Doch am meisten machen mich kahle Glühbirnen verrückt, weshalb ich mich als erstes um Lampen kümmerte. Doch es kam vor, dass mein Enthusiasmus Rückschläge erlitt. In Indien hatte ich gelernt, dass ein gutes Bad mit fliessendem Wasser, dass Wertgeschätztere Zimmer in der ganzen Wohnung sein sollte. Und in der Hinsicht wurde meine Theorie wieder bekräftigt. Im Winter, in einem ziehenden Badezimmer zu Duschen ist ziemlich unangenehm, ein ständig abfallender Duschkopf bringt einen zu Weißglut und ein nicht funktionierender Boiler lässt einen einfach nur Verzweifeln. Heizen ist auch so eine Sache, dass funktioniert nämlich nur mit einem Heizkörper in dem sich Heizstäbe befinden mit einem Ventilator der die Luft raus bläst. Was eine positive Seite und eine negative Seite hat, einerseits bezahlt man wirklich nur dan, wenn man heizt,andererseits heisst, dass  der Heizkörper im Winter ohne Punkt und Komma am Heizen ist! Denn genauso schnell wie die Luft warm wird, genauso schnell wird sie wieder kalt. Aber es gab Abende an denen ich mich freute meine Wohnung zu betreten und mich einfach nur ins Bett fallen zu lassen und meine Zeichnungen zu betrachten.

 

 

Es überraschte mich selbst, aber es gibt Abende an denen ich ohne Pausen durchzeichne, nach einem Monat hatte sich an Haufen an Skizzen, Zeichnungen und Aquarell Bildern bei mir angesammelt, weshalb ich mich um Bilderrahmen kümmerte. Nun hängen rund 30 Bilder an meinen Wänden, die Hälfte versuche ich so gut wie möglich zu Verschenken, was aber nicht so wirklich gelingen will. Denn sobald bei mir ein leerer Platz entsteht, hänge ich sofort ein neues auf, ein Teufelskreis. Zur Weihnachtszeit kümmerte ich mich um Lichterketten und ließ Frank Sinatra spielen, dass gibt einem die Atmosphäre. Ebenfalls hat sich bei mir eine ganze Sonnenbrillen und Ohrring Kollektion zusammengestellt, die ich danke meiner Aufenthalte in Belgrad regelmäßig erfrische.

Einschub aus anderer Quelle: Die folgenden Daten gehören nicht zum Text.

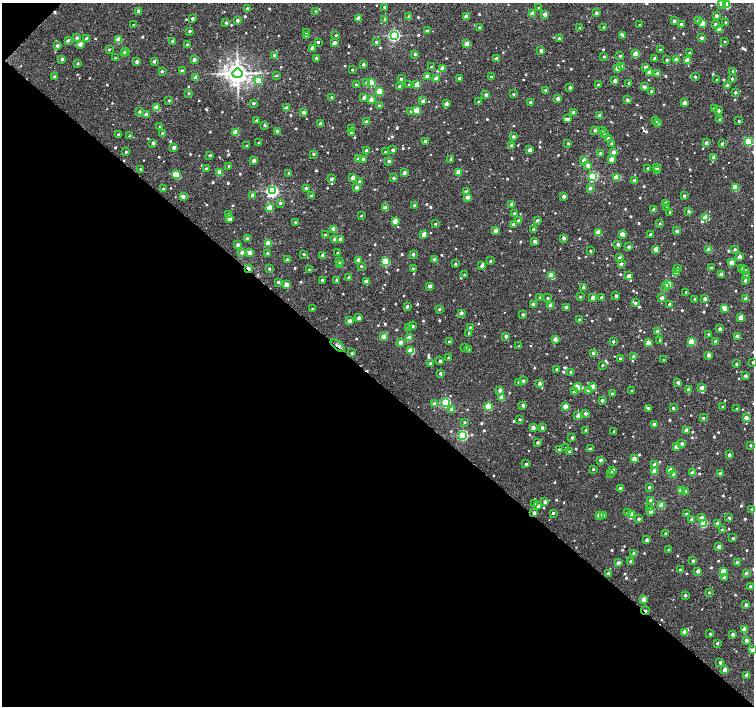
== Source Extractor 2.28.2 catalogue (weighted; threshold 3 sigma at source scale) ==
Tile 9 of 4 x 4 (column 1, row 3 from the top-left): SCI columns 1-1504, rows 1574-2980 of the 6021 x 6027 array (HDU 1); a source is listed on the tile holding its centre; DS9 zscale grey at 2 x 2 block average (1 PNG px = mean of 2 x 2 image px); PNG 756 x 708 px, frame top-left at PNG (2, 3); each listed source drawn as its Kron ellipse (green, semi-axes under 4 px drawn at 4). Shown black and unused: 47% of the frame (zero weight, under 2 of 3 exposures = <1% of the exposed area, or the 3 px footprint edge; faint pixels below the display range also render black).
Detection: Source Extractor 2.28.2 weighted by HDU 2 'WHT'; one run over the whole footprint, this tile lists its part. Background 0.0124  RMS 0.004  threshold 0.0178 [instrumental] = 3 sigma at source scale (4.5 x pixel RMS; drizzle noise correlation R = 1.50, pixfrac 1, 0.0396/0.0396 arcsec/px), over >= 5 px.
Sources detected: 802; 3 cosmic-ray / hot-pixel residue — neither listed nor drawn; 2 coinciding with a brighter row at this scale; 9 inside a brighter listed object's ellipse — not listed separately; of the other 788, all 500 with FLUX_AUTO >= 1.28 (the completeness limit of this list) listed and drawn (288 fainter detections not listed), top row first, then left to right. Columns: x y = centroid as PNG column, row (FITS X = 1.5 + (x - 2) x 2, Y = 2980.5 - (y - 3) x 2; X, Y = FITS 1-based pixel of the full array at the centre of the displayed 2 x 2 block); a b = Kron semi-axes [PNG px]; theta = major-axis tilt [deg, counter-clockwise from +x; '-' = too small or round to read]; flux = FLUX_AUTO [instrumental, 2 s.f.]
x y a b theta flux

Meine Schwäche sind tatsächlich die einheimischen Designer, Künstler und Juweliere die ihre meisten Ständchen auf den Straßen und in den kleinen Kunstgalerien haben. Es sind noch ausgefallene, moderne und Verrückte Ideen, die man sich auch noch leisten kann. Generell scheint hier alles noch viel Lebendiger. Wenn man Kochen möchte geht man auf den Markt, kauft von den einheimischen Bauern frisches Gemüse, Obst, Käse und Eier, später geht man zur Fleischerei, da all diese Produkte im Laden viel Teurer sind. Man isst dass was der Monat hergibt, heißt im Winter keine Tomaten und Gurken, sondern Kartoffeln, Krautsalat, Zwiebeln und Bohnen.

Wenn man gemeinsam ins Kafana  (traditionelle Küche) geht, wird für alle bestellt und geteilt, da die Portionen einfach zu riesig sind. Es wird gesprochen, getratscht und Unterhaltungen geführt! Aufgrund des Zigarettenkultes, wird man wegen einer ziemlich unauffälligen Frage, plötzlich in ein langes Gespräch mit einbezogen. Leichtigkeit im Umgang miteinander scheint hier viel alltäglicher, leider liegt auf dem ein großer Schatten des Geld mangels. Denn genug Arbeit und Geld gibt es hier nicht. Weshalb die ganze junge Generation sich darauf vorbereitet nach dem Masterstudium ins Ausland zu gehen, denn dort gibt es eine bessere Zukunft…da macht traurig. Denn so schön die Atmosphäre hier auch ist, ohne Geld, kämpft man jeden Tag um dass überleben.